CHICAGO — Nancy Rish, who was originally serving a life sentence for the 1987 kidnapping and murder of Stephen Small, a Kankakee businessman who suffocated after being buried alive, walked free Thursday after she won a sentencing appeal last July, according to one of her attorneys.
“Of course she’s very happy to be released from prison after 12,580 days,” said attorney Margaret Byrne. “But you know she has always asserted her innocence so it is bittersweet.”
Rish, 60, left the Logan Correctional Center at 10:30 a.m. Thursday on parole after being imprisoned since Dec. 27, 1988, according to the Illinois Department of Corrections and Byrne.
“She walked to the car with a correctional officer who assisted her with a brown box containing all of her worldly possessions,” said Byrne, who picked her up.
“It was a great moment.”
After meeting Rish’s sister and other friends, they went to lunch in Bloomington, where Rish ordered soup.

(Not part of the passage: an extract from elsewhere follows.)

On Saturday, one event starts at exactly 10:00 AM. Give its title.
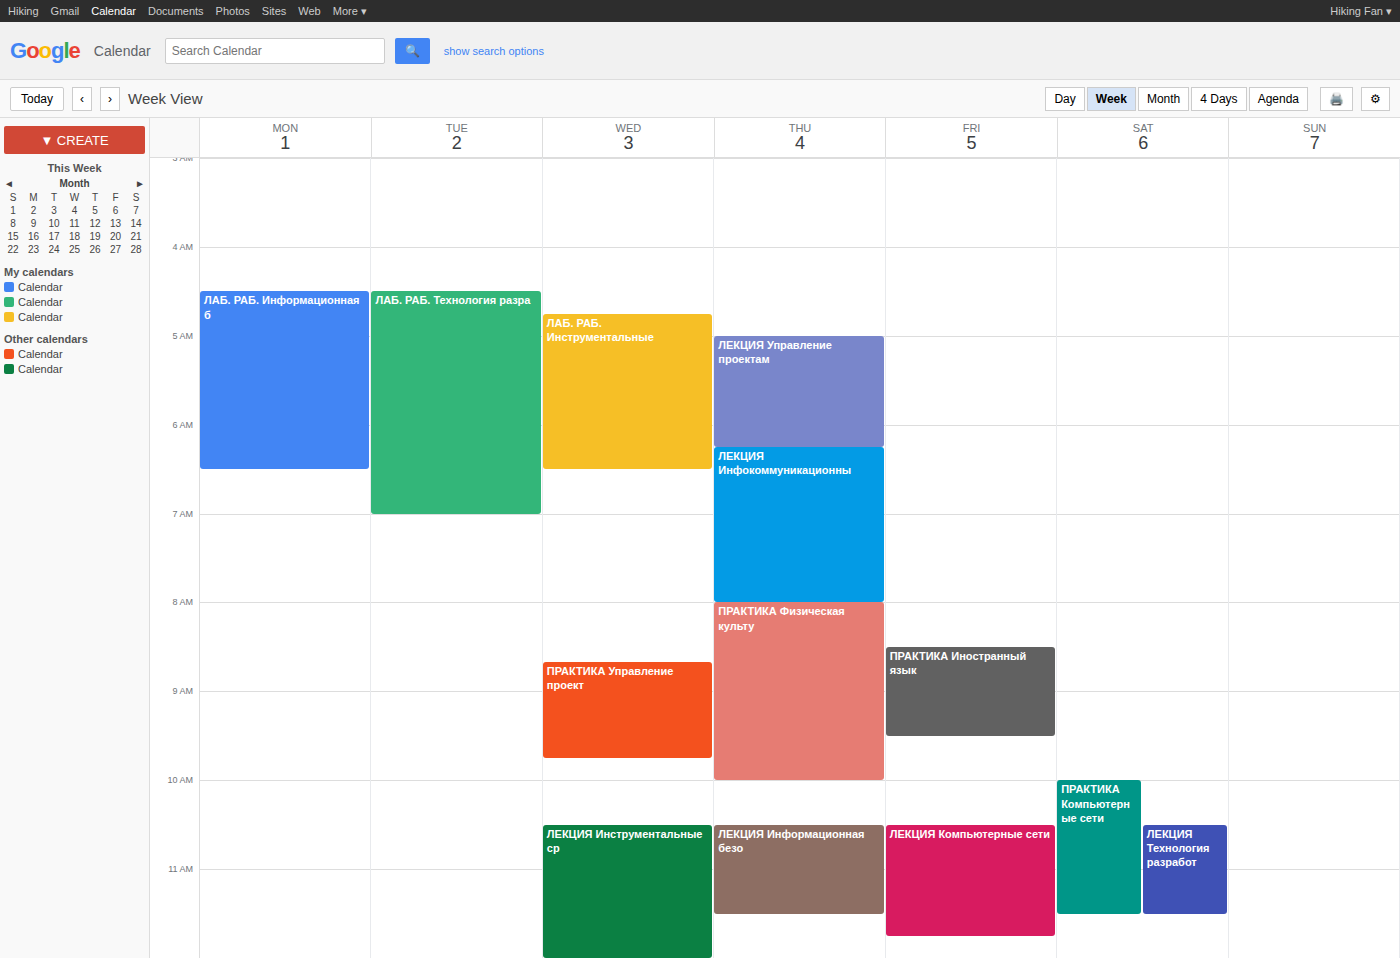
"ПРАКТИКА Компьютерные сети"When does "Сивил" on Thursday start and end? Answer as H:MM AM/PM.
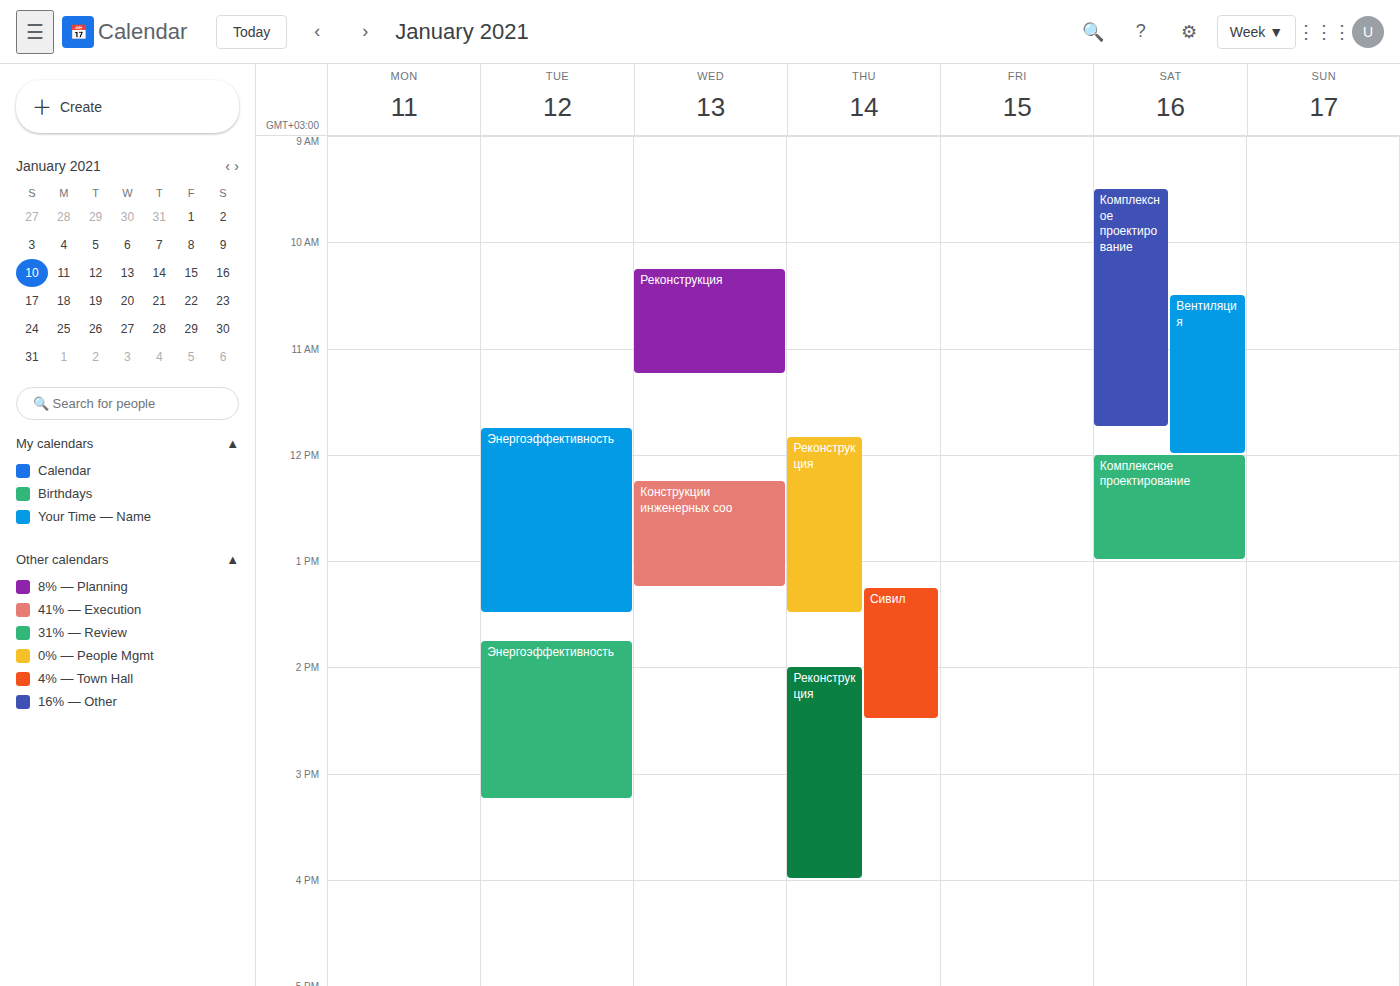
1:15 PM to 2:30 PM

Her release comes after a Kankakee County judge earlier this month reduced her life sentence to 70 years with the possibility of parole.

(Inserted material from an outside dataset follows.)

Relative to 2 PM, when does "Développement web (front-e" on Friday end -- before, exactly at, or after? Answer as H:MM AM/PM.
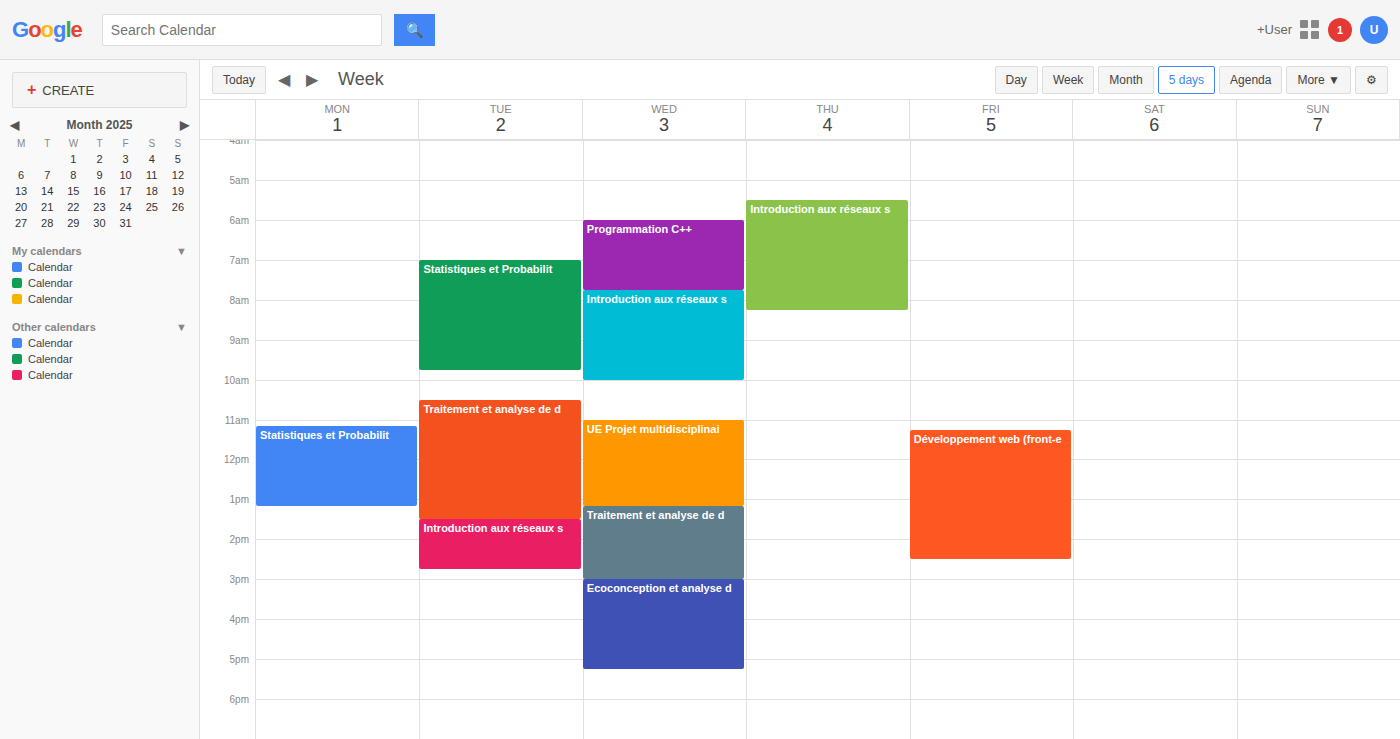
2:30 PM -- after 2 PM, 30 minutes below the 2 PM line.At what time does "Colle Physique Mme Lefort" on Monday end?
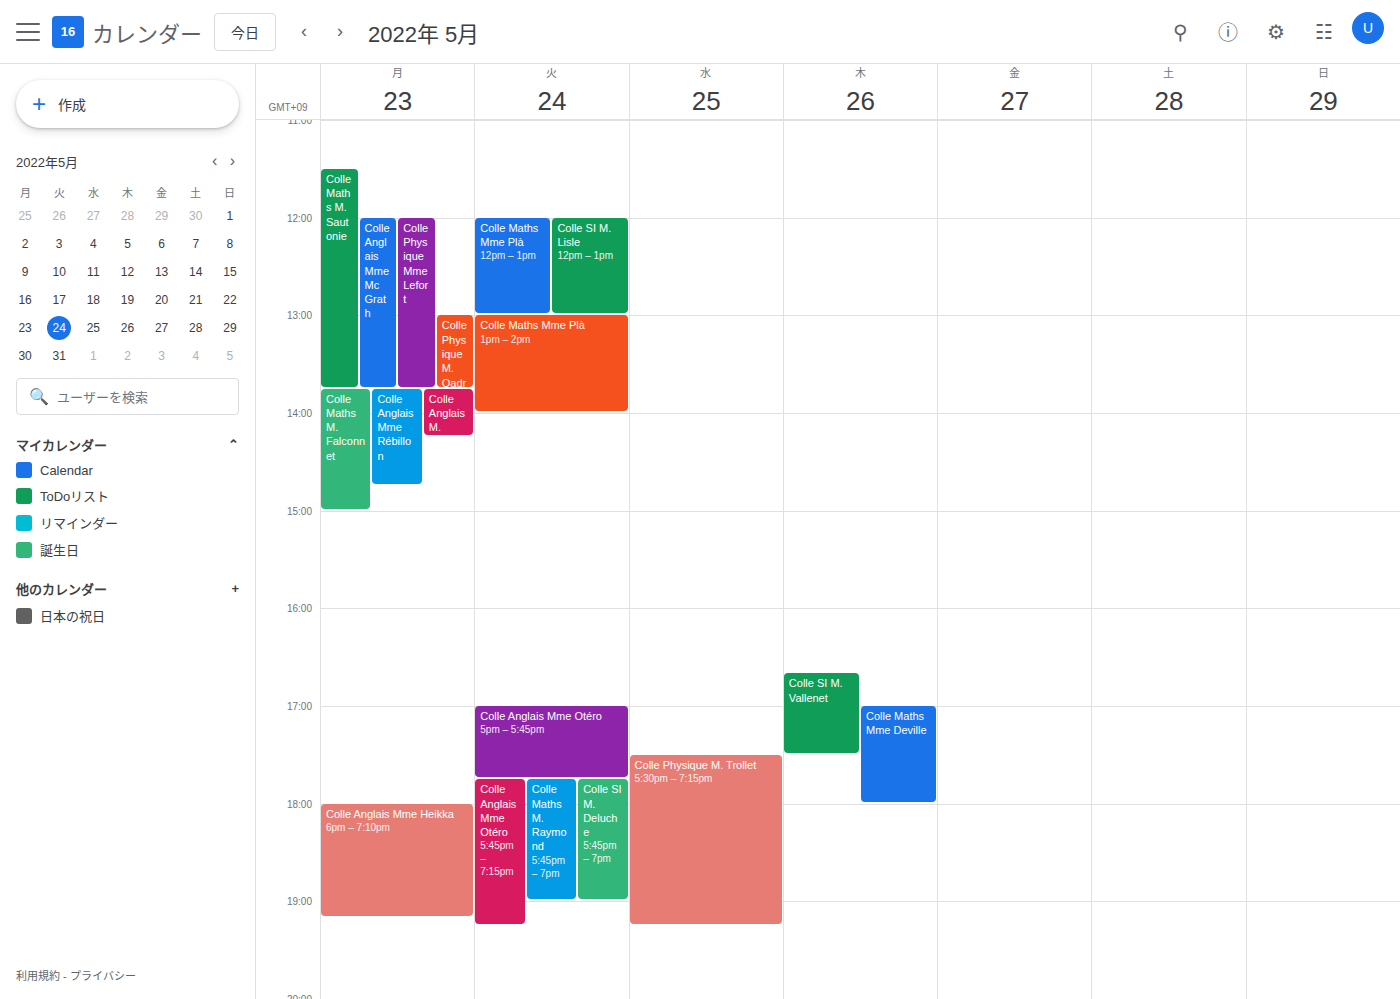
1:45 PM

“Of course, it’s better to be released after nearly 35 years than to die in prison,” Byrne said.
She was arrested when she was 26. The decision came down only hours before her release.
“We realized today that she’d be getting out,” Byrne said. “We hoped but we were not sure.”

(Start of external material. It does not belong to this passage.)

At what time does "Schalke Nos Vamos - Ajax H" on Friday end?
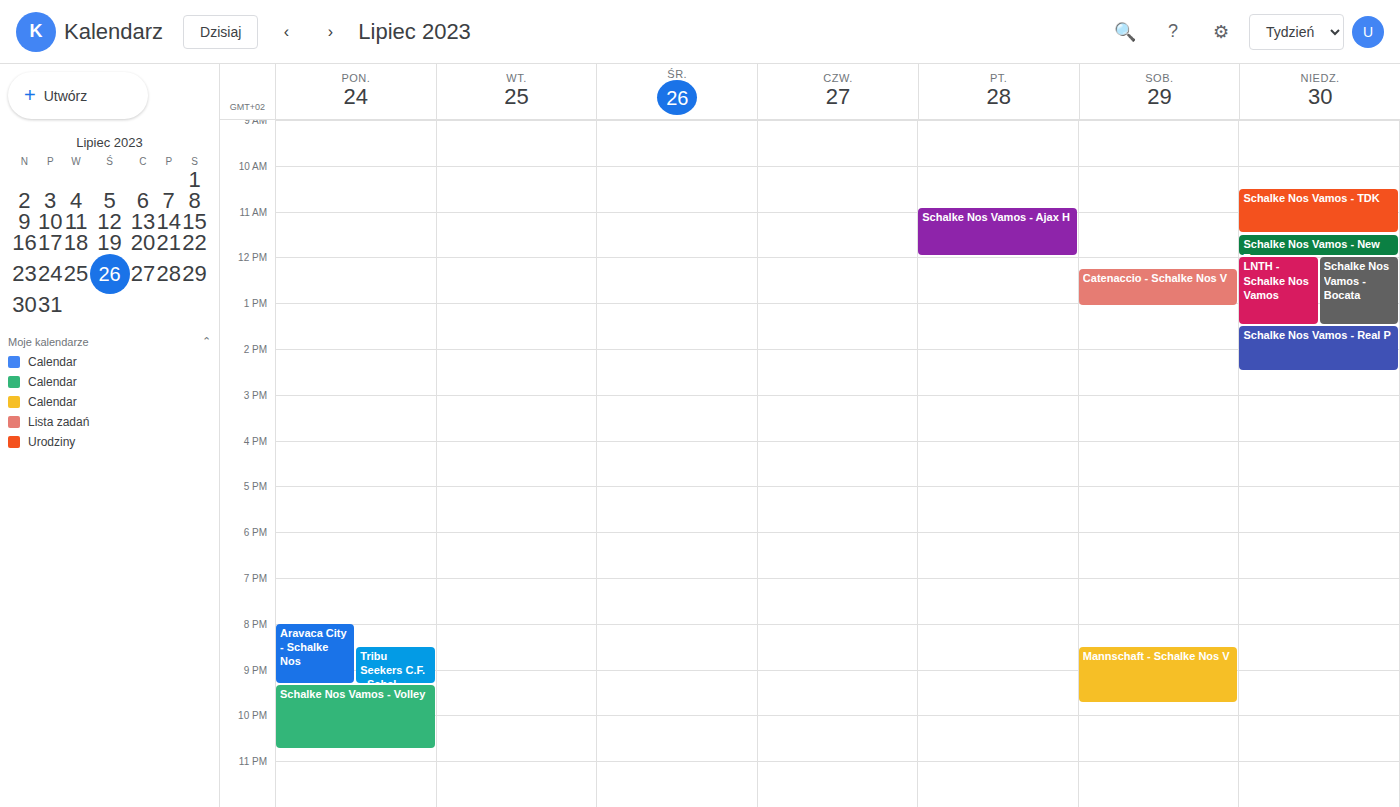
12:00 PM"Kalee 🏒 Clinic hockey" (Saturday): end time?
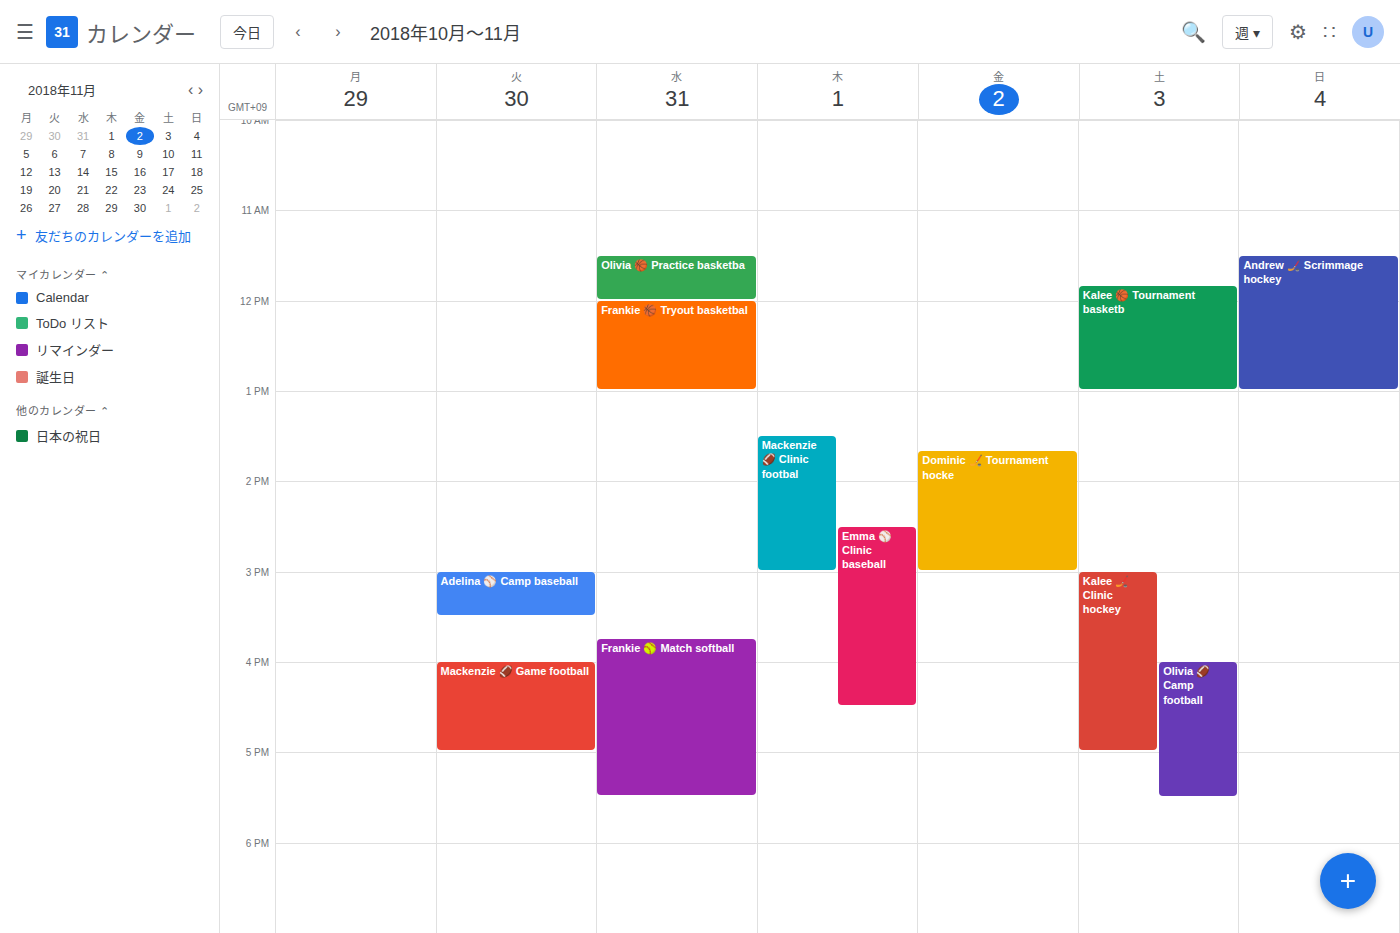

In January a law came into effect that took into consideration her educational achievements while in prison, according to Byrne.
Rish earned her GED and an associate’s degree, said Byrne. “The department of corrections awarded her credit,” Byrne said.
For the next month, Rish has to wear an electronic monitoring bracelet but she will be completely finished with her sentence after three years, Byrne said.
“Overall, an innocent woman was convicted,” said Byrne, who added that Rish is “very aware of the ongoing pain and suffering of Stephen Small’s family.”
“The crime was horrific. Small suffered unimaginably buried in a box and suffocating,” Byrne said.
In December 2017, Rish filed a petition that asked for a resentencing hearing to allow the court to consider evidence of domestic violence.
Byrne and her other attorney, Steven Becker, said she was coerced by ex-boyfriend Daniel Edwards into driving him and that she was unaware of his kidnapping plan. In July, the appellate court ruled in Rish’s favor, asking for a new judge who had not ruled over Rish’s case previously if the state tries to appeal the ruling.
Byrne told the Tribune last year that it was “the first time in 33½ years that she’s gotten a ruling that may result in her sentence being reduced from natural life.”
Rish was convicted of helping with the plot hatched by Edwards, a small-time Kankakee drug dealer, to kidnap Small, the 40-year-old heir to a local media fortune. Edwards took him to a rural area and buried him in a 6-by-3-foot wooden box outfitted with an air pipe, but Small suffocated. Edwards made calls from pay phones to demand money, and police used call-tracing devices and surveillance to nab Edwards and Rish days after the kidnapping.
Rish was sentenced to life in prison after a jury trial in 1988.
Edwards was convicted and sentenced to death, though his punishment was commuted to a life term by then-Gov. George Ryan — Small’s neighbor — as Illinois moved toward ending the death penalty.
Rish had maintained her innocence through more than three decades of legal losses.
In the 2017 petition, Rish’s attorneys argued that Edwards had threatened to kill her and her son if she didn’t help him. The petition also detailed that Rish grew up in a domestic abuse household, where her father was an alcoholic and physically and mentally abused Rish’s mother.
The attorneys argued that Rish’s case is like those that Illinois legislators had in mind when they changed the law in 2015 to give abuse victims a break on their prison sentences. Then-state Sen. Kwame Raoul, who is now Illinois attorney general, co-sponsored the measure. Raoul’s office opposes her bid for freedom.
The opinion released last July stated that the state maintained the trial court’s sentence rested on the “horrific nature of the crime in which (defendant) played an integral part” and that the evidence of domestic violence could not overcome the seriousness of the crime.
Byrne snapped an emotional photo of Rish and her sister, who embraced and cried as they waited for a table for lunch. Their mother died about a month ago. Rish ordered soup, as she wasn’t feeling “great” as the day had been overwhelming, Byrne said.
Her plans may include a job she learned while in prison for the past 20 years: training service dogs for people with disabilities. She also learned how to groom the pups, a task she hopes to pursue.
“She wants to open a dog grooming business,” Byrne said.